Problem description: Transcribe, without any alteration, only the lines that begin at the line containing "orange bookcase [68,225,214,442]" and run to the last line below.

________________

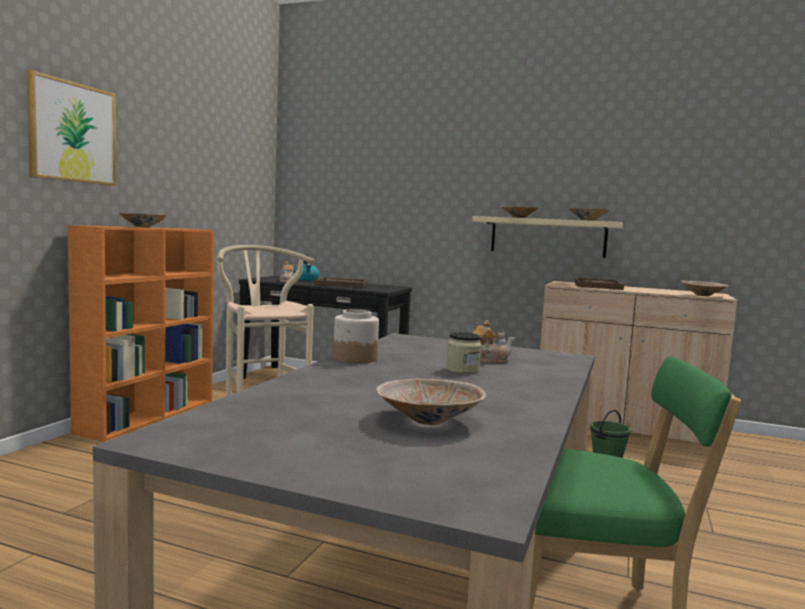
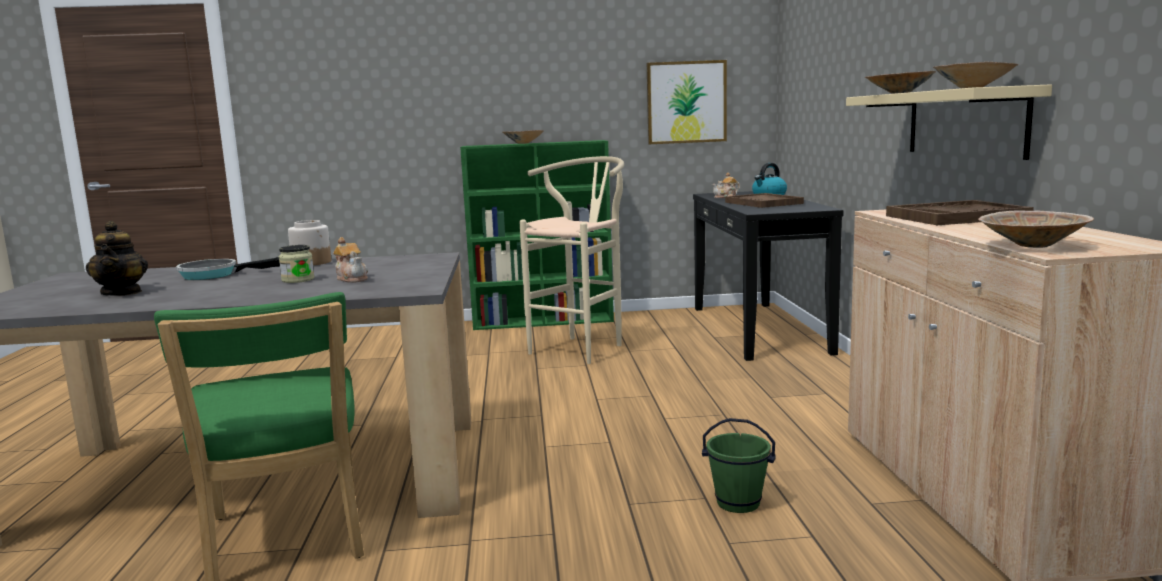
camera: 65 degrees right, 5 degrees up
picture [27,70,116,186] -> picture moved to [647,60,727,144]
orange bookcase [68,225,214,442] -> green bookcase [460,140,614,330]
beige bowl [376,379,486,425] -> teapot [86,221,148,296]
none -> frying pan [176,257,280,280]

________________

Solution:
orange bookcase [68,225,214,442] -> green bookcase [460,140,614,330]
beige bowl [376,379,486,425] -> teapot [86,221,148,296]
none -> frying pan [176,257,280,280]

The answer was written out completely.